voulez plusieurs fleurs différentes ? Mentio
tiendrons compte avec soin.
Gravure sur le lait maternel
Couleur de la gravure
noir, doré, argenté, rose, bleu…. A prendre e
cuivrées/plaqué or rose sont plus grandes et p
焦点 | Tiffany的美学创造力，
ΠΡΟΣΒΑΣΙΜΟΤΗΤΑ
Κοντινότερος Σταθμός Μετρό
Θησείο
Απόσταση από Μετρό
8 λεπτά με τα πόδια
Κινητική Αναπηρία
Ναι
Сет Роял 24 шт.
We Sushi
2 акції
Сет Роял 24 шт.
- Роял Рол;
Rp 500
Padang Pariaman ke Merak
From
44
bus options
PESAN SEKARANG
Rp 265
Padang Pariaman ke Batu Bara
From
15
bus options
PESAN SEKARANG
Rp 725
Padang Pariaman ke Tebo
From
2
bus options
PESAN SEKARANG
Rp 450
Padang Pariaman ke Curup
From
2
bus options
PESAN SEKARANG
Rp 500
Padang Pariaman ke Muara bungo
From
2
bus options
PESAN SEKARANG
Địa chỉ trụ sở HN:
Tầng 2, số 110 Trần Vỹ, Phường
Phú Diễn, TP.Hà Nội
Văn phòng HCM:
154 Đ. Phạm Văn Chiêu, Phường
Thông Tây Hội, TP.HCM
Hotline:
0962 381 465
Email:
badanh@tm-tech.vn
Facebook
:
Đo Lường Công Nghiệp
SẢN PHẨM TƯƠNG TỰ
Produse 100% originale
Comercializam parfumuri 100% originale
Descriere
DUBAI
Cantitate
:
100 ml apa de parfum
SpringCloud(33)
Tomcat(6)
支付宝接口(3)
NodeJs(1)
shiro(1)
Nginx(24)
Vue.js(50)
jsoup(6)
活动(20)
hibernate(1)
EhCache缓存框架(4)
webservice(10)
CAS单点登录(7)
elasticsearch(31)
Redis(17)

____________

* **Directions**: The records above are to be repeated exactly, in their entirety.

* **Task answer**:
voulez plusieurs fleurs différentes ? Mentio
tiendrons compte avec soin.
Gravure sur le lait maternel
Couleur de la gravure
noir, doré, argenté, rose, bleu…. A prendre e
cuivrées/plaqué or rose sont plus grandes et p
焦点 | Tiffany的美学创造力，
ΠΡΟΣΒΑΣΙΜΟΤΗΤΑ
Κοντινότερος Σταθμός Μετρό
Θησείο
Απόσταση από Μετρό
8 λεπτά με τα πόδια
Κινητική Αναπηρία
Ναι
Сет Роял 24 шт.
We Sushi
2 акції
Сет Роял 24 шт.
- Роял Рол;
Rp 500
Padang Pariaman ke Merak
From
44
bus options
PESAN SEKARANG
Rp 265
Padang Pariaman ke Batu Bara
From
15
bus options
PESAN SEKARANG
Rp 725
Padang Pariaman ke Tebo
From
2
bus options
PESAN SEKARANG
Rp 450
Padang Pariaman ke Curup
From
2
bus options
PESAN SEKARANG
Rp 500
Padang Pariaman ke Muara bungo
From
2
bus options
PESAN SEKARANG
Địa chỉ trụ sở HN:
Tầng 2, số 110 Trần Vỹ, Phường
Phú Diễn, TP.Hà Nội
Văn phòng HCM:
154 Đ. Phạm Văn Chiêu, Phường
Thông Tây Hội, TP.HCM
Hotline:
0962 381 465
Email:
badanh@tm-tech.vn
Facebook
:
Đo Lường Công Nghiệp
SẢN PHẨM TƯƠNG TỰ
Produse 100% originale
Comercializam parfumuri 100% originale
Descriere
DUBAI
Cantitate
:
100 ml apa de parfum
SpringCloud(33)
Tomcat(6)
支付宝接口(3)
NodeJs(1)
shiro(1)
Nginx(24)
Vue.js(50)
jsoup(6)
活动(20)
hibernate(1)
EhCache缓存框架(4)
webservice(10)
CAS单点登录(7)
elasticsearch(31)
Redis(17)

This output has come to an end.